Kafka is only slightly less popular than Proust — which I find surprising, since Proust would seem to have much greater snob appeal, Kafka being the emo band whose posters you plastered your walls with in high school, but who you loudly deny ever having liked once you’re a grown-up. Unfortunately I can’t easily tell where these articles are coming from — are the upper crust of arts departments writing mostly about Proust and Joyce, while the reject departments with no friends write mostly about Kafka and Salinger? I have no intuition here, so arts people, feel free to weigh in.
At any rate, we see that, just as with their theoretical badges, academics make their consumption a fashion symbol too. Between 1935 and 1945, the three Modernists begin to soar in popularity, but somewhere between 1955 and 1965 they hit diminishing returns, peak around 1975, and get tossed out after that. Note that this is not due to the rise of Postmodernism — that only got started in the mid-1970s and was big in the 1980s and ’90s. Already by 1965, Modernist authors saw their growth slow down. Besides, Postmodernism was attacking the assumptions of another group of academics, rather than attacking a group of authors, painters, or musicians.

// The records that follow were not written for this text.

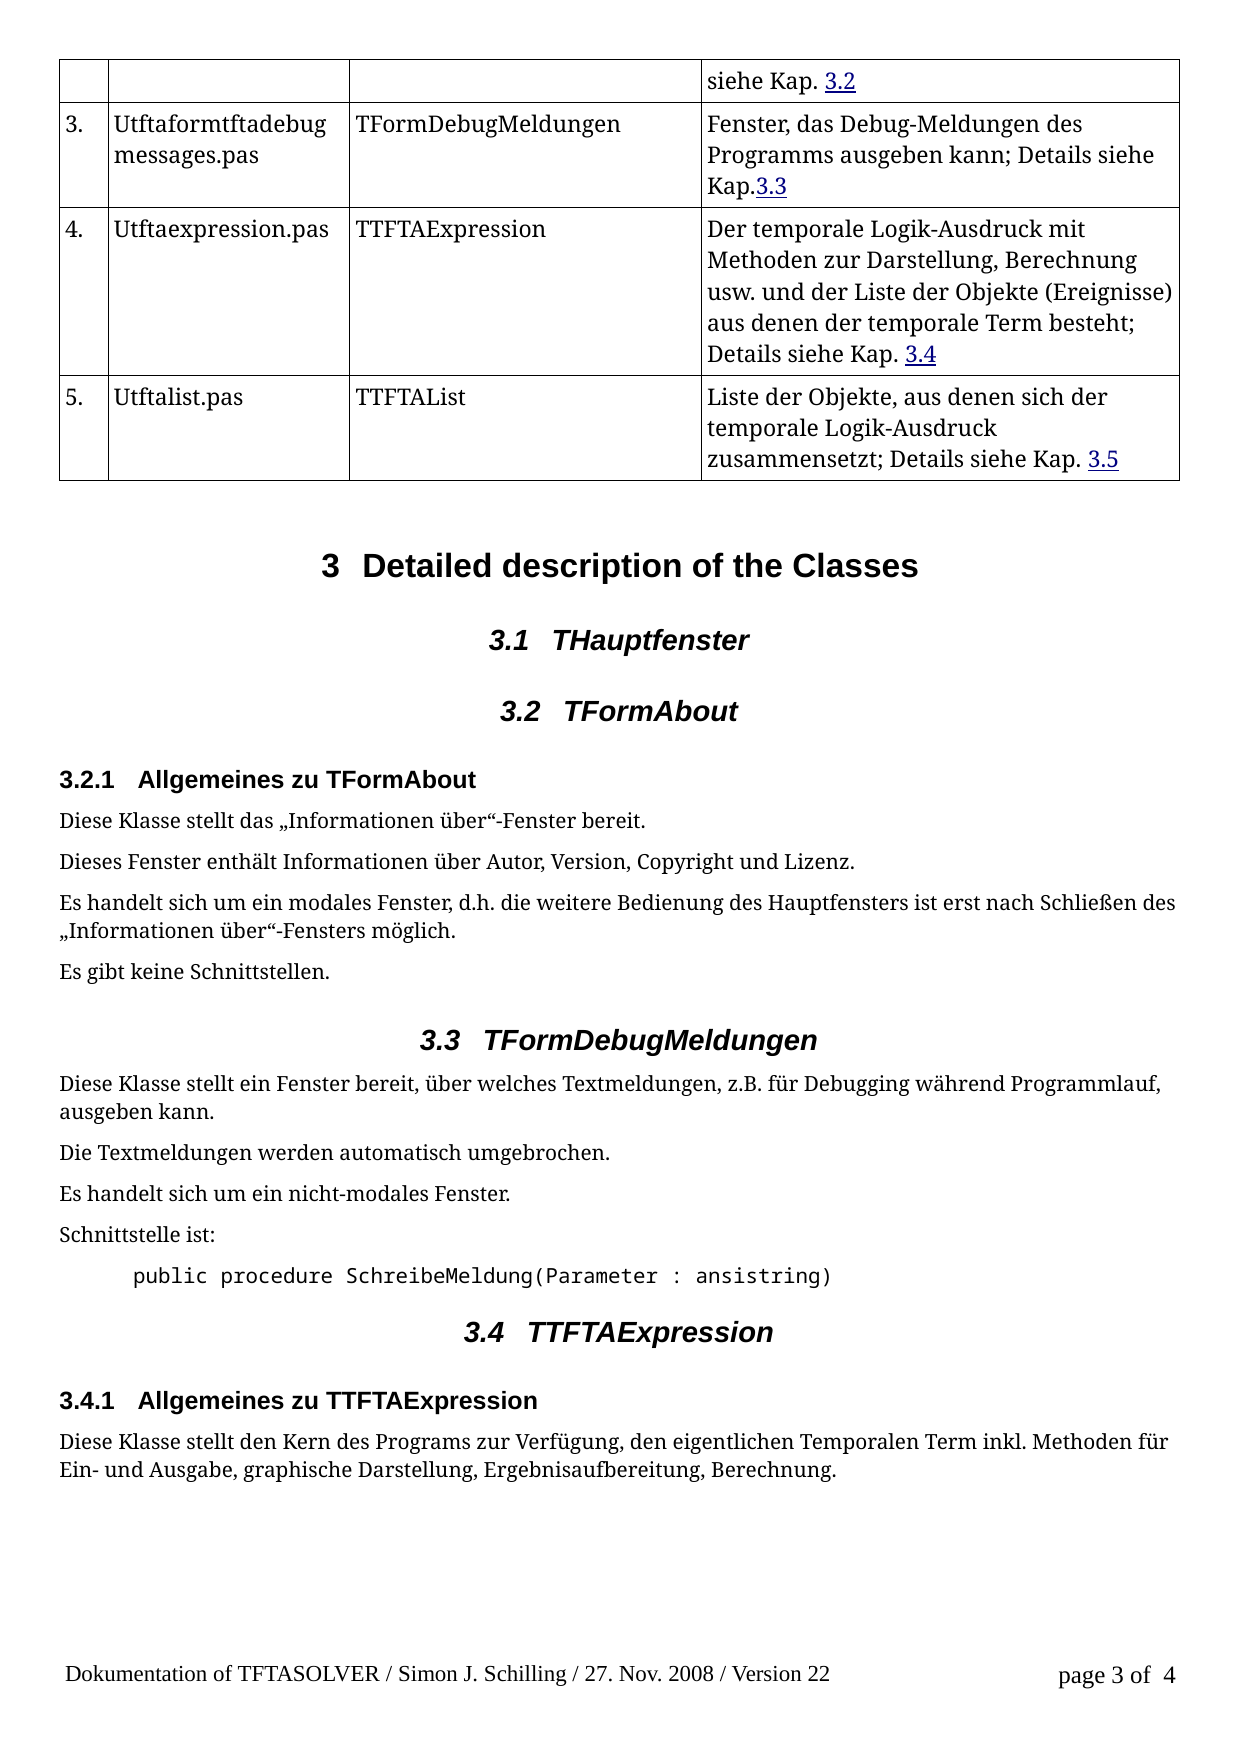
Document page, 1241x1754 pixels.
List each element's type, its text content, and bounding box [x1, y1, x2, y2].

text Diese Klasse stellt den Kern des Programs zur Verfügung, den eigentlichen Temporalen Term inkl. Methoden für Ein- und Ausgabe, graphische Darstellung, Ergebnisaufbereitung, Berechnung. [59, 1427, 1181, 1484]
table_cell Utftaexpression.pas [109, 208, 349, 375]
table_cell Liste der Objekte, aus denen sich der temporale Logik-Ausdruck zusammensetzt; Details siehe Kap. 3.5 [702, 376, 1179, 480]
text Diese Klasse stellt das „Informationen über“-Fenster bereit. [59, 806, 1181, 834]
subtitle Allgemeines zu TTFTAExpression [59, 1386, 1181, 1414]
table_cell [109, 60, 349, 102]
text Diese Klasse stellt ein Fenster bereit, über welches Textmeldungen, z.B. für Debugging während Programmlauf, ausgeben kann. [59, 1069, 1181, 1126]
text Es handelt sich um ein nicht-modales Fenster. [59, 1179, 1181, 1208]
table_cell TTFTAExpression [350, 208, 701, 375]
table_cell Utftalist.pas [109, 376, 349, 480]
table_cell [60, 60, 108, 102]
table_cell [350, 60, 701, 102]
text public procedure SchreibeMeldung(Parameter : ansistring) [133, 1261, 1181, 1290]
text Die Textmeldungen werden automatisch umgebrochen. [59, 1138, 1181, 1167]
table_cell Fenster, das Debug-Meldungen des Programms ausgeben kann; Details siehe Kap.3.3 [702, 103, 1179, 207]
subtitle THauptfenster [59, 622, 1181, 656]
table_cell Der temporale Logik-Ausdruck mit Methoden zur Darstellung, Berechnung usw. und der Liste der Objekte (Ereignisse) aus denen der temporale Term besteht; Details siehe Kap. 3.4 [702, 208, 1179, 375]
table_cell Utftaformtftadebugmessages.pas [109, 103, 349, 207]
text Schnittstelle ist: [59, 1220, 1181, 1249]
text Es handelt sich um ein modales Fenster, d.h. die weitere Bedienung des Hauptfensters ist erst nach Schließen des „Informationen über“-Fensters möglich. [59, 888, 1181, 944]
table_cell [60, 208, 108, 375]
table_cell TTFTAList [350, 376, 701, 480]
table_cell [60, 103, 108, 207]
table_cell TFormDebugMeldungen [350, 103, 701, 207]
table_cell siehe Kap. 3.2 [702, 60, 1179, 102]
subtitle TFormAbout [59, 693, 1181, 727]
subtitle TFormDebugMeldungen [59, 1023, 1181, 1057]
subtitle TTFTAExpression [59, 1315, 1181, 1348]
subtitle Allgemeines zu TFormAbout [59, 764, 1181, 793]
text Es gibt keine Schnittstellen. [59, 957, 1181, 986]
table_cell [60, 376, 108, 480]
text Dieses Fenster enthält Informationen über Autor, Version, Copyright und Lizenz. [59, 847, 1181, 875]
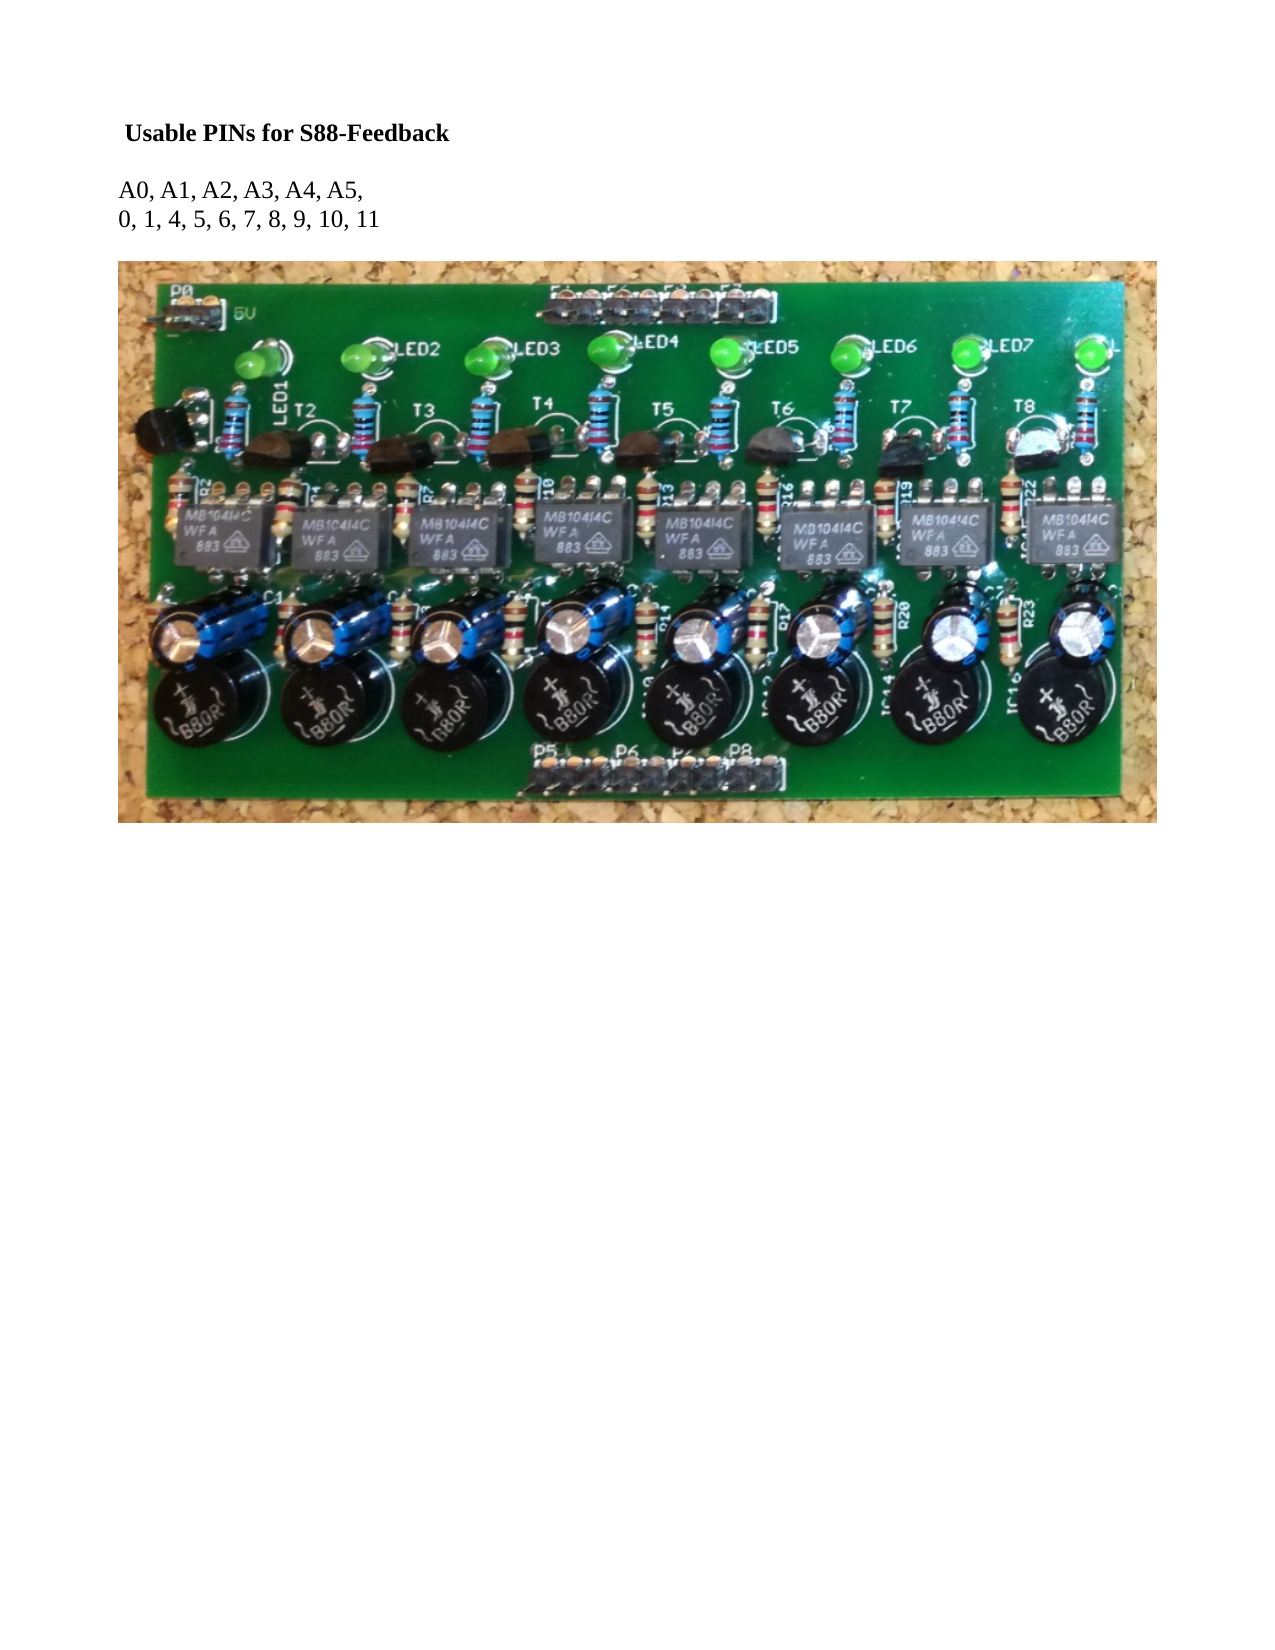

The data only go up through 2001. Just eyeballing it, it’s conceivable that by 2025, these three Modernists won’t be given more respect than established authors like Jane Austen, and of course some may see their popularity plummet further to zero. This is a separate question from their artistic merit, obviously.
The mania for categorizing authors by time period and not content continues, but a good point is made: by 1965, modernism had been replaced by radical progressivism/liberalism as a revolutionary norm, and from it postmodernism was birthed. Modernists were cast aside because they didn’t belong to the new movement, but more fundamentally, because their theories didn’t explain how the world had developed since their works were written.